§ Extracted data:
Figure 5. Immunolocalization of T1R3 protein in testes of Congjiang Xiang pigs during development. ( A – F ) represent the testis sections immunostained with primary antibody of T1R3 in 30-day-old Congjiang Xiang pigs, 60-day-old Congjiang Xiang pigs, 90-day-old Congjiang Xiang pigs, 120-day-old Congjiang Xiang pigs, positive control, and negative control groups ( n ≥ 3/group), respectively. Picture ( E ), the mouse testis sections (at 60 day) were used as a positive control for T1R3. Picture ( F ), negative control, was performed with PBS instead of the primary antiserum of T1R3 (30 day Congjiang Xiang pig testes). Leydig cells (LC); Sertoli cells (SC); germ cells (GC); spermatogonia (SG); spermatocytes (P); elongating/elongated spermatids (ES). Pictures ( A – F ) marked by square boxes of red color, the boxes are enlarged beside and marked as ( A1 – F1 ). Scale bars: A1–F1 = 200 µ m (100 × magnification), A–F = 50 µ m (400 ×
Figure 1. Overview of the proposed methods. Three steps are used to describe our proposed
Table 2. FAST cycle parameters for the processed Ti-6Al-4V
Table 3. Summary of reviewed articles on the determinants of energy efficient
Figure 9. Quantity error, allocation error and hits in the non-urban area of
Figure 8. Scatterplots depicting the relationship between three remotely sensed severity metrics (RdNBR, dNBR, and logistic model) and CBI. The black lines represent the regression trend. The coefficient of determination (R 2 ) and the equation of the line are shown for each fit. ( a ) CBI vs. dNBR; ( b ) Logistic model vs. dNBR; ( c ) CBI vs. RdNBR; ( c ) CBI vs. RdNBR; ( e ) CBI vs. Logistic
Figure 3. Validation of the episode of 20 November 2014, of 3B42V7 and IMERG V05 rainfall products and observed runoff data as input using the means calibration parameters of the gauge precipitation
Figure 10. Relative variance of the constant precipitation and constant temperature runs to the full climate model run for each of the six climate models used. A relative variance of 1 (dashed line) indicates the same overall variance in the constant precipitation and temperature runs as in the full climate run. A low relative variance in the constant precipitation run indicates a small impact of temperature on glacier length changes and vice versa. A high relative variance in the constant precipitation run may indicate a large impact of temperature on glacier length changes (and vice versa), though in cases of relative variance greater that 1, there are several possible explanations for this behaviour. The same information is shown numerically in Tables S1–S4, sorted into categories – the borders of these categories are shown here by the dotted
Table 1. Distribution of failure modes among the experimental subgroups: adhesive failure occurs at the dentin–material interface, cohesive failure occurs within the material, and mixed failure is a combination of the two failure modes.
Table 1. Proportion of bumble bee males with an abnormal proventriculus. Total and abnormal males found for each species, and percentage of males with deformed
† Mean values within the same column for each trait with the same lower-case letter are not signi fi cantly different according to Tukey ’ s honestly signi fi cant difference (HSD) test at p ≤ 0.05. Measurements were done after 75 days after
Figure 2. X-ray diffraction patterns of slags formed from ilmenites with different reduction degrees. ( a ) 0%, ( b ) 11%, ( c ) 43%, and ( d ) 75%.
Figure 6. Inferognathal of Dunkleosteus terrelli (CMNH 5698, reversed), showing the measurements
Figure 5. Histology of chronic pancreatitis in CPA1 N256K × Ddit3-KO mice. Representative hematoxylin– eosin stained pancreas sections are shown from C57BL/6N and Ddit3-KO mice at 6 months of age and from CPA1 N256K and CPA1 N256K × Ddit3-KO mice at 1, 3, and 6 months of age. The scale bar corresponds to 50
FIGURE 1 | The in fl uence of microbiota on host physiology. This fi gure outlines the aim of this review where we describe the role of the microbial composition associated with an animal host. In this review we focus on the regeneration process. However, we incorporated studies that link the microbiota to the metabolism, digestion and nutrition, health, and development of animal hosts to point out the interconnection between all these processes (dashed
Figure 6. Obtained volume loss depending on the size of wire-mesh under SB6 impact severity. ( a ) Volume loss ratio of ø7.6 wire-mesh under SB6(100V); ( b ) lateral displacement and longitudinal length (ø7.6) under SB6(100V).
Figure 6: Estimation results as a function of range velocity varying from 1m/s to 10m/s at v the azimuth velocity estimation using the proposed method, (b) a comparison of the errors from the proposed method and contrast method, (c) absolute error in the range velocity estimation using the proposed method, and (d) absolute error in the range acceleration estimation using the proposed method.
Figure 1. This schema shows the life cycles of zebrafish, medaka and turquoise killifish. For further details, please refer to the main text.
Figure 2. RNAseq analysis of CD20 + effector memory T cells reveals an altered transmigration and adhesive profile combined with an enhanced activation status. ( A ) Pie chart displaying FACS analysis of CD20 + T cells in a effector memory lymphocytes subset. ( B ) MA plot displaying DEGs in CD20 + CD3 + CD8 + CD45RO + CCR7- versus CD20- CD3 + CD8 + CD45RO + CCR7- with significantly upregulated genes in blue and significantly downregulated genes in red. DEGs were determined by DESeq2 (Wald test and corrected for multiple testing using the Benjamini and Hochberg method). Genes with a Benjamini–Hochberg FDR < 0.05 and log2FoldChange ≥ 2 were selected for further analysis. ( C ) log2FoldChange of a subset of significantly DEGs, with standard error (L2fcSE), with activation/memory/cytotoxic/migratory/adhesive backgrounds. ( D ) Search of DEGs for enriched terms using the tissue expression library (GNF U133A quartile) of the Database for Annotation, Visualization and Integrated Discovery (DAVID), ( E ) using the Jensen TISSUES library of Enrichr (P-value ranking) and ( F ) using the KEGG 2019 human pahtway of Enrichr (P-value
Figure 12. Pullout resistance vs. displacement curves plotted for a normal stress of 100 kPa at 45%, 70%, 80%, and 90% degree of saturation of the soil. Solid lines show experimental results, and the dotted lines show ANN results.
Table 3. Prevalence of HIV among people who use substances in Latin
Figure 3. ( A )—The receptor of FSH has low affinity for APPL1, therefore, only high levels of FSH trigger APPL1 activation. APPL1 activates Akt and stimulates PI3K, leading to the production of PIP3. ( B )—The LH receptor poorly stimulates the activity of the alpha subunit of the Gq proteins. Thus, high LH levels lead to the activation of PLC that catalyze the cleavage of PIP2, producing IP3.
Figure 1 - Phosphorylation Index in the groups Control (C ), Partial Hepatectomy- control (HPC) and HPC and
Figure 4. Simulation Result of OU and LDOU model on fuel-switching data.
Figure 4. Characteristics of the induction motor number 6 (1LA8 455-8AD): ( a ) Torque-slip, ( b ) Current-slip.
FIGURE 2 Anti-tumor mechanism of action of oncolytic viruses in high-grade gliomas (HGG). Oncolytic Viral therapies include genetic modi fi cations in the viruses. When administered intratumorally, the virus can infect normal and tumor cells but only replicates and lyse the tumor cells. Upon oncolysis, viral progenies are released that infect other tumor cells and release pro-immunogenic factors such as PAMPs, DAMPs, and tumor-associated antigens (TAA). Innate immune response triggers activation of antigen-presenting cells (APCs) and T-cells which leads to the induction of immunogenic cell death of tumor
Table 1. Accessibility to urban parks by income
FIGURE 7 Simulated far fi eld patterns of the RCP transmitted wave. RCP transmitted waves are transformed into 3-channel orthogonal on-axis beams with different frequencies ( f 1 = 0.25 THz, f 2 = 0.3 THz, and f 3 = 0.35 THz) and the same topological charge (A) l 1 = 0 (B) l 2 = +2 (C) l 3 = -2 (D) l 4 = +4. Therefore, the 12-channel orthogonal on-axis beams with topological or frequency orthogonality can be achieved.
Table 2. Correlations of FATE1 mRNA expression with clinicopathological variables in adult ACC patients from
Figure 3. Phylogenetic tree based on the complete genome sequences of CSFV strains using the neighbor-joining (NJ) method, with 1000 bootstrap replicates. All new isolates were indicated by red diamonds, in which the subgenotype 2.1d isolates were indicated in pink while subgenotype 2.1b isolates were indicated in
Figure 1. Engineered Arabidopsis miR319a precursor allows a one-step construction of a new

§ Assignment: Beginning with the top line of the data above, output every line exactly until the one that contains "Figure 9. Quantity", and include that one too.

§ Reply to the task:
Figure 5. Immunolocalization of T1R3 protein in testes of Congjiang Xiang pigs during development. ( A – F ) represent the testis sections immunostained with primary antibody of T1R3 in 30-day-old Congjiang Xiang pigs, 60-day-old Congjiang Xiang pigs, 90-day-old Congjiang Xiang pigs, 120-day-old Congjiang Xiang pigs, positive control, and negative control groups ( n ≥ 3/group), respectively. Picture ( E ), the mouse testis sections (at 60 day) were used as a positive control for T1R3. Picture ( F ), negative control, was performed with PBS instead of the primary antiserum of T1R3 (30 day Congjiang Xiang pig testes). Leydig cells (LC); Sertoli cells (SC); germ cells (GC); spermatogonia (SG); spermatocytes (P); elongating/elongated spermatids (ES). Pictures ( A – F ) marked by square boxes of red color, the boxes are enlarged beside and marked as ( A1 – F1 ). Scale bars: A1–F1 = 200 µ m (100 × magnification), A–F = 50 µ m (400 ×
Figure 1. Overview of the proposed methods. Three steps are used to describe our proposed
Table 2. FAST cycle parameters for the processed Ti-6Al-4V
Table 3. Summary of reviewed articles on the determinants of energy efficient
Figure 9. Quantity error, allocation error and hits in the non-urban area of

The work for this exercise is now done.